= Forbidden knowledge =

Knowledge secret societies use for membership

Forbidden knowledge is information, sometimes in the form of forbidden books, to which access is restricted or deprecated for political or religious reasons. It differs from secret knowledge in that forbidden knowledge is commonly not secret, rather a society or various institutions will use repressive mechanisms to either completely prevent the publication of information they find objectionable or dangerous (censorship), or failing that, to try to reduce the public's trust in such information (propaganda). Public repression can create paradoxical situations where the proscribed information is generally common knowledge but publicly citing it is disallowed.

==Background==
A rich set of examples exist through history.
- The Roman Catholic church forbids publication of books to which it has not granted Imprimatur.
- Throughout the years of isolation in Japan and China all Western literature was forbidden.
- Certain 20th century governments (e.g. communist nations in Eastern Europe and China) placed strong restrictions on foreign publications.
- In the United States, conservative groups including Jerry Falwell's Moral Majority made several attempts to censor pro civil-rights and feminist works such as Our Bodies, Ourselves.
In many cases this resulted in people defending themselves by creating political jokes. Jokes throughout history have been a powerful instrument to undermine state authority and the public truth associated with it.

Scientific results can be ethically controversial because of their potential profound effect on society.
Examples include laboratory-grown brain tissue that developed spontaneous brain waves, raising concerns about possible sentience.
Controversy has also followed claims of a link between fluoride exposure and IQ scores in children.
These cases illustrate how findings can shape public debate and activist causes.
The question arises whether some scientific topics should be off-limits owing to ethical concerns, a problem described as "forbidden knowledge".
Issues include both experimental methods, such as human experimentation, and the societal impact of dissemination of certain findings.

==Sociological and political relevance==

Some form of public repression of facts or speculation not desirable to some people or even a majority of the population seems inevitable as societies need to create some common basis of facts to create a unified identity. Critical to political and personal freedom is the level to which this repression is organized through the state or powerful private organizations. Western secular societies have reached the consensus through the late 19th and early 20th centuries that private organizations should not be allowed to engage in compulsory censorship, forcing people to obey their dictates. For example, the separation of church and state in most Western societies mostly prevents religious organizations from repressing individuals based on their personal opinions and beliefs. As well, people are generally allowed to leave employment with a company which may regulate such personal expressions for whatever reason and find employment in less restrictive circumstances.
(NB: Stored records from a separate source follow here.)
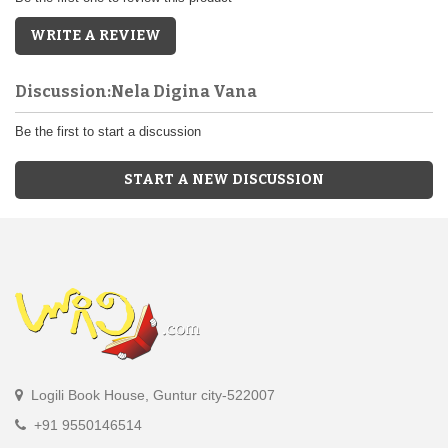
WRITE A REVIEW
Discussion:Nela Digina Vana
Be the first to start a discussion
START A NEW DISCUSSION
Logili Book House, Guntur city-522007
+91 9550146514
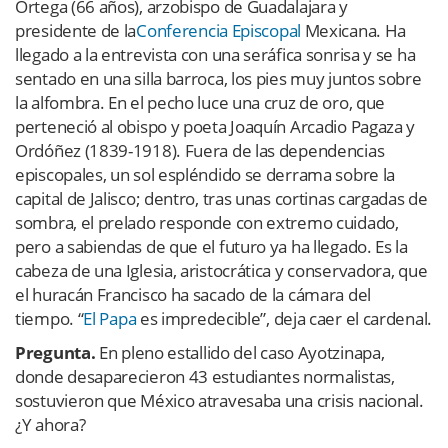
Ortega (66 años), arzobispo de Guadalajara y
presidente de la
Conferencia Episcopal
Mexicana. Ha
llegado a la entrevista con una seráfica sonrisa y se ha
sentado en una silla barroca, los pies muy juntos sobre
la alfombra. En el pecho luce una cruz de oro, que
perteneció al obispo y poeta Joaquín Arcadio Pagaza y
Ordóñez (1839-1918). Fuera de las dependencias
episcopales, un sol espléndido se derrama sobre la
capital de Jalisco; dentro, tras unas cortinas cargadas de
sombra, el prelado responde con extremo cuidado,
pero a sabiendas de que el futuro ya ha llegado. Es la
cabeza de una Iglesia, aristocrática y conservadora, que
el huracán Francisco ha sacado de la cámara del
tiempo. “
El Papa
es impredecible”, deja caer el cardenal.
Pregunta.
En pleno estallido del caso Ayotzinapa,
donde desaparecieron 43 estudiantes normalistas,
sostuvieron que México atravesaba una crisis nacional.
¿Y ahora?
Studies on gender differences in mathematics have been criticized for reinforcing stereotypes and potentially discouraging women from science careers. Philosophers such as Helen Longino argue such research may affect social policy and priorities. Janet Kourany has argued scientists have moral responsibilities to conduct research according to egalitarian standards. She suggests avoiding biological explanations for group differences unless social explanations fail empirically. Otherwise, stereotypes may persist in society even as they are disproved within science.

Philosopher Philip Kitcher warns of "cognitive asymmetry", where stereotypes require little evidence to maintain but much to dispel. Banning certain research risks reinforcing prejudice by appearing to conceal uncomfortable truths. Opponents of such bans may present themselves as martyrs, likening restrictions to Galileo's persecution. Attempts to forbid research can increase attention to controversial topics and shift work to countries with looser ethics rules. Debates over forbidden knowledge highlight the tension between freedom of inquiry, ethical responsibility, and social harm.